As progressives pull the Democratic party to the left, policy experts expect a Biden administration to be tougher on financial firms than both the Trump and Obama administrations. Some liberal groups are already pushing Democrats to consider repealing several Wall Street-friendly rules.
But while Democrats may swiftly overturn some financial rules if they take the Senate, they are likely to focus legislative efforts on Trump healthcare, immigration, environmental and tax policies they hate more, said the sources.
That would leave most of Trump’s Wall Street giveaways intact initially, and put financial policy in the hands of Biden’s regulatory appointees who would get to choose whether to spend years unraveling their predecessors’ work.
“The personnel appointed to draft and carry out these rulemakings will have particular importance and also far more independence than under the Trump administration,” wrote D.C. research group Beacon Policy Advisors in a client note.
Progressive firebrand Senator Elizabeth Warren would hold sway over some appointments, particularly at the consumer watchdog which she helped create, and bank regulators.
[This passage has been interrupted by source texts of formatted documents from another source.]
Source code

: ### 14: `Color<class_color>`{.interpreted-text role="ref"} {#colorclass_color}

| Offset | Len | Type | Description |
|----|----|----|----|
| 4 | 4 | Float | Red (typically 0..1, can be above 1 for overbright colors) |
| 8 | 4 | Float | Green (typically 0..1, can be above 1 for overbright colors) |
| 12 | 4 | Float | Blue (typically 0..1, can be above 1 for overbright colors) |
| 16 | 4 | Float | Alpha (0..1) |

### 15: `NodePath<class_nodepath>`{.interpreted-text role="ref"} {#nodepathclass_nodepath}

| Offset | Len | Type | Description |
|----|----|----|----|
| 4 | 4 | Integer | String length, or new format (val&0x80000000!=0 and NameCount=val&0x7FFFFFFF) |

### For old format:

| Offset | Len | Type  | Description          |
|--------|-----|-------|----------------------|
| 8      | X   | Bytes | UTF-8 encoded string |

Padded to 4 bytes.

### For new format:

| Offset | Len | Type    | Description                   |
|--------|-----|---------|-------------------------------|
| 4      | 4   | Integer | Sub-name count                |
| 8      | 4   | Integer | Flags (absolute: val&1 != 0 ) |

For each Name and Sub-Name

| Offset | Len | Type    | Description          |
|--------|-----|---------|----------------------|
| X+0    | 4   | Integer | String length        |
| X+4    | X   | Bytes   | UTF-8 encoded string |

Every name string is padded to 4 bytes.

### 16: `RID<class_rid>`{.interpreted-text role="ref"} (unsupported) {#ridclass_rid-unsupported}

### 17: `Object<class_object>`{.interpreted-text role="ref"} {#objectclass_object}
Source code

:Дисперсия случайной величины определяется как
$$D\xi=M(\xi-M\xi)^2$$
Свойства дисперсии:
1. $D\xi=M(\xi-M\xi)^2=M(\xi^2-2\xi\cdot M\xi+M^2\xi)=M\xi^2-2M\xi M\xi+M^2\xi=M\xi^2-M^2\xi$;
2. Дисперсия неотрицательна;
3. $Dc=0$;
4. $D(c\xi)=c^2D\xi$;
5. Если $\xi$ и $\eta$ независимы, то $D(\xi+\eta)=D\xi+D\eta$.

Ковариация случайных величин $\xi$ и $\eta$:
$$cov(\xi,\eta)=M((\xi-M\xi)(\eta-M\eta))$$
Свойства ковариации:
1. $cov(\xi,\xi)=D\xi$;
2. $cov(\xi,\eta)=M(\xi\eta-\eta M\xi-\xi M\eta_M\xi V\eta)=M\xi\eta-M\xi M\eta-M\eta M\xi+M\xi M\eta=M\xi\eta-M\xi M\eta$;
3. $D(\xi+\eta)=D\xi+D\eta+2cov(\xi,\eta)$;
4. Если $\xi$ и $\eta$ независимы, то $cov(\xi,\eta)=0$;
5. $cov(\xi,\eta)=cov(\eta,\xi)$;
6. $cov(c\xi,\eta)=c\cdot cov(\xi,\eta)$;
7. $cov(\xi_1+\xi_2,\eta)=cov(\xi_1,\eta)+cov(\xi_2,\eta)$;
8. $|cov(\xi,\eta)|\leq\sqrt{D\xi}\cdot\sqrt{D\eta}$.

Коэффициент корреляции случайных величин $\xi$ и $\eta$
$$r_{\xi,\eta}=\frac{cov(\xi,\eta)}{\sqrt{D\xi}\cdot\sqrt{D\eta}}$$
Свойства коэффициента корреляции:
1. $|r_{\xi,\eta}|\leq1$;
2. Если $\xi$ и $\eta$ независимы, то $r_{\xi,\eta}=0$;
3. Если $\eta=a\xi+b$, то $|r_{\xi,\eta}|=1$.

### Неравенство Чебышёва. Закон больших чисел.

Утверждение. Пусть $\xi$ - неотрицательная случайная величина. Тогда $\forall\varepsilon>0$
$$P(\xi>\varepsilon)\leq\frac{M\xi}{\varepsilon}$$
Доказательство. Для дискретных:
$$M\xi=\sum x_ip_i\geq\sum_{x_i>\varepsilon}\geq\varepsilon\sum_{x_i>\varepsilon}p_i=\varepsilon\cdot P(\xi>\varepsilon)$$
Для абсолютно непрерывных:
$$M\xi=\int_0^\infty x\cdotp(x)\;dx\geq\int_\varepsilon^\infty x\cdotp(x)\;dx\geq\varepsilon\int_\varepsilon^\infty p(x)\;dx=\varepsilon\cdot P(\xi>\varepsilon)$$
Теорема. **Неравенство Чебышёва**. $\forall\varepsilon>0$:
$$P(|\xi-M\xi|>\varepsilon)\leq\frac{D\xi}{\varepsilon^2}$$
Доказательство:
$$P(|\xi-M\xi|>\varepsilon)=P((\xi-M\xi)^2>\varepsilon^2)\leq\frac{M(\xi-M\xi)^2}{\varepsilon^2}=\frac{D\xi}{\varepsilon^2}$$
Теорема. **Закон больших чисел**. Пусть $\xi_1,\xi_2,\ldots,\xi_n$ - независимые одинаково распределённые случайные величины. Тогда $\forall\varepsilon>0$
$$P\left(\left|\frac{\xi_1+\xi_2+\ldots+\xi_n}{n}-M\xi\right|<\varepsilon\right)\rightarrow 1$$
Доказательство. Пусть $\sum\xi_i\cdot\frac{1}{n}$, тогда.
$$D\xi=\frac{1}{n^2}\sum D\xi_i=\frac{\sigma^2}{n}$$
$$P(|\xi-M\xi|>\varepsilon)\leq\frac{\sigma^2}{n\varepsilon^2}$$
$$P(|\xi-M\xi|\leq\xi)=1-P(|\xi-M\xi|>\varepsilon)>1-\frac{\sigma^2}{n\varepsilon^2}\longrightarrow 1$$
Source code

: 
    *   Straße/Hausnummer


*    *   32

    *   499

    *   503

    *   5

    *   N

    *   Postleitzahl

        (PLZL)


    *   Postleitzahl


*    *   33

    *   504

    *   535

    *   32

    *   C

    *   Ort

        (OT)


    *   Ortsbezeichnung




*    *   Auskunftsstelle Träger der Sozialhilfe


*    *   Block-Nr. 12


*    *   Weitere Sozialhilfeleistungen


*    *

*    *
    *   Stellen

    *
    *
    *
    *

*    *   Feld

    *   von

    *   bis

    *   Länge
Overall, though, lobbyists said they would expect a diverse mix of progressives and moderates, even though few are likely to come straight from Wall Street.
“I don’t think you’ll see the progressive liberals getting all the appointments they want,” said Richard Hunt, CEO of Washington group the Consumer Bankers Association.
Biden’s campaign, which did not immediately comment, has said he plans to use all available tools to reverse Trump’s damaging policies. Warren’s office did not respond to a request for comment.
RACIAL JUSTICE, EQUALITY
Progressives have criticized Trump’s watchdogs for easing some post-crisis capital, liquidity and leverage requirements, changes which have saved banks more than $40 billion, according to industry estimates. Many centrist Democrats believe, however, that those rules were ripe for review and are wary of getting bogged down rewriting them again, the sources said.
Appointees are expected to prioritize policies on which Democrats broadly agree - boosting consumer protections and measures to help tackle racial injustice, diversity, wealth inequality and climate change, said Graham Steele, a director at Stanford Graduate School of Business and formerly a senior Democratic aide on the Senate Banking Committee.
Those policies include boosting financial inclusion; cracking down on predatory lending, overdraft fees, and debt collectors; strengthening fair lending rules; overhauling the credit reporting system; halting Trump’s housing finance reforms; and imposing corporate climate change risk disclosures and bank climate risk controls.
Some measures could put banks on the defensive. Others may offer opportunities for the industry, which has improved its standing in Washington by helping the government distribute more than $500 billion in pandemic aid, said lobbyists.
“I’m not worried about being shut out,” said Hunt. “We have so many people employed in every state and district and we provide so much to the economy.”